America will remain the world's only superpower for the foreseeable future. But what sort of superpower? What role should America play in the world? What role do you want America to play?
Ian Bremmer argues that Washington's directionless foreign policy has become prohibitively expensive and increasingly dangerous. Since the end of the Cold War, US policymakers have stumbled from crisis to crisis in Afghanistan, Iraq, Iran, Libya, Syria, and Ukraine without a clear strategy. Ordinary Americans too often base their foreign policy choices on allegiance or opposition to the party in power. We can no longer afford this complacency, especially now that both parties are deeply divided about America's role in the world. The next presidential election could easily pit an interventionist Democrat against an isolationist Republican - or the exact opposite.
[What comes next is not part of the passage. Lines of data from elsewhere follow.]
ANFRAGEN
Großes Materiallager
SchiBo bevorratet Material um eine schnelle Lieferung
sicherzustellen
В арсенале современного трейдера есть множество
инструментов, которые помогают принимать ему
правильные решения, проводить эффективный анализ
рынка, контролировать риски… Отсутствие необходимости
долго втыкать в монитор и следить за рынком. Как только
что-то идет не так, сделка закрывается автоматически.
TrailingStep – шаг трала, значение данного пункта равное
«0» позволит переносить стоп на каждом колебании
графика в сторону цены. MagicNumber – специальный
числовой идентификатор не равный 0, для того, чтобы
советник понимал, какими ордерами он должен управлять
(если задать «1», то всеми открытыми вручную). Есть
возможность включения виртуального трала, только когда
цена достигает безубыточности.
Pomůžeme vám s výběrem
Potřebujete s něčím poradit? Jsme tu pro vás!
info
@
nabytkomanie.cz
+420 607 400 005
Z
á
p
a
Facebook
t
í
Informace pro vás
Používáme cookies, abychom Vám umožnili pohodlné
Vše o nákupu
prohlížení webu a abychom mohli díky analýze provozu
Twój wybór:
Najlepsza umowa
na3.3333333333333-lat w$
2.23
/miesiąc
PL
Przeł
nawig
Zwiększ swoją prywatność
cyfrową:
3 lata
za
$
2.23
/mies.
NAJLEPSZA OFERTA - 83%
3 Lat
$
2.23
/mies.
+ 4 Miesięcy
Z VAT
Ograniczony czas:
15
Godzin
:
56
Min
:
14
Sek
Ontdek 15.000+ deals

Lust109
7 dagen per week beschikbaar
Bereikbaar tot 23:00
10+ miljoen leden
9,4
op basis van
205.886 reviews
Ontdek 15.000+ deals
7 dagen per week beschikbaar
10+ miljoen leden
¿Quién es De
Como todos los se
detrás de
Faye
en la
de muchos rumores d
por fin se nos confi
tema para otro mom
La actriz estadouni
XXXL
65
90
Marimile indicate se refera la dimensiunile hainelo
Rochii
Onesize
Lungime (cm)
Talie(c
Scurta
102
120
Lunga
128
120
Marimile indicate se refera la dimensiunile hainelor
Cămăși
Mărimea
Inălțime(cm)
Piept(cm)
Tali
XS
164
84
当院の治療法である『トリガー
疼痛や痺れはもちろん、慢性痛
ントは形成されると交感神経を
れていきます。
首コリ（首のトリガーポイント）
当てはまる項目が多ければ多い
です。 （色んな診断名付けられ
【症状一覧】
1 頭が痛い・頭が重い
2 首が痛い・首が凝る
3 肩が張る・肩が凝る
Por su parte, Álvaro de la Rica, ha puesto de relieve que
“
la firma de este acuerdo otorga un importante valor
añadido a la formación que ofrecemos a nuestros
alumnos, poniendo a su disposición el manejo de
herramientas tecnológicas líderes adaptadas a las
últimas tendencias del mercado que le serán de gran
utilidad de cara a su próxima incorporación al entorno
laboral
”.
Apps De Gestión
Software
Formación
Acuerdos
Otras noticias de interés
As 2016 rapidly approaches, Bremmer urges every American to think more deeply about what sort of country America should be and how it should use its superpower status. He explores three options:
Independent America asserts that it's time for America to declare independence from the responsibility to solve other people's problems. Instead Americans should lead by example - in part by investing in the country's vast untapped potential.
Moneyball America acknowledges that Washington can't meet every international challenge. With a clear-eyed assessment of US strengths and limitations, we must look beyond empty arguments over exceptionalism and American values. The priorities must be to focus on opportunities and to defend US interests where they're threatened.
Indispensable America argues that only America can defend the values on which global stability increasingly depends. In today's interdependent, hyperconnected world, a turn inward would undermine America's own security and prosperity.